Subsidence

What is Subsidence?

Subsidence occurs when the removal of pore fluids from a reservoir rock causes the rock to compact. This causes all the overlying rocks to subside, which ultimately results in a surface depression above the area of extraction.

The surface depression is typically somewhat larger in area than the zone of compaction, but shallower. The volume of the depression is normally close to the volume of fluids removed.

It might seem like the extraction of oil from a reservoir involves such small volumes that any sinking of the land surface would be inconsequential. However, the volumes add up when producing from a reservoir over a period of years or decades, and subsidence has caused a lot of damage to both production infrastructure, such as pipelines, and unrelated infrastructure such as roads and structures.

Take the example of the Wilmington Oilfield, in Long Beach, California. Between 1926 and 1968, the land above the oil field subsided 9 meters (28 feet), with a maximum subsidence rate of 0.75 meters per year. Since the field was located next to a major port and near sea level, extensive rebuilding was needed, both to repair structures and prevent them from being inundated by the sea. This reconstruction process cost $100 million dollars.

One of the biggest hazards of subsidence from a production standpoint is casing failure. The casing is cemented to the formation along much of its length. That means that it will move along with the formation – if the formation is compacted, the pipe will need to shorten. Small amounts of shortening can be taken up by the flexibility of the metal, but beyond a certain point, the pipe will start to buckle and split. Failure of well casing can obviously lead to problems such as groundwater contamination and loss of well control.

ENTRIES SUPPLIED
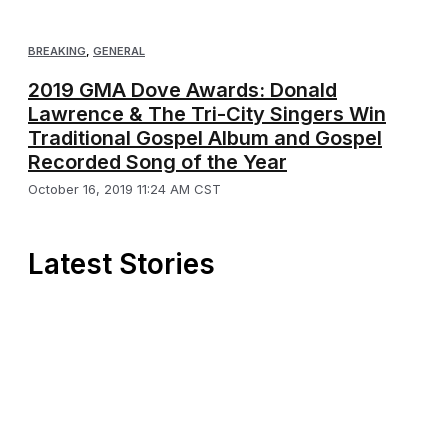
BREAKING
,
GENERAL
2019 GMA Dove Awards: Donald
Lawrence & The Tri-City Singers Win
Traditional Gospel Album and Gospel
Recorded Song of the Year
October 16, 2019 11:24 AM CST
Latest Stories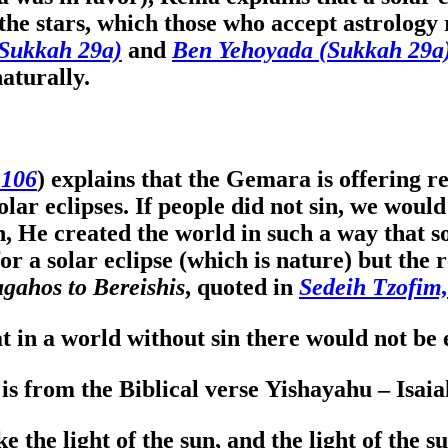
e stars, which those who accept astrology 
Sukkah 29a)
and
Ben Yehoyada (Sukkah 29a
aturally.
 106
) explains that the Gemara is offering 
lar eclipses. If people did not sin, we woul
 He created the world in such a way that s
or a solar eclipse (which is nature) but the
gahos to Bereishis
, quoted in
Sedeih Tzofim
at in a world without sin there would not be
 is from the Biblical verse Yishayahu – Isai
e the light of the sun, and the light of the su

INSTRUCTION
In the subsidence passage, how much did the land above the Wilmington Oilfield sink between 1926 and 1968?

TASK OUTPUT
9 meters (28 feet).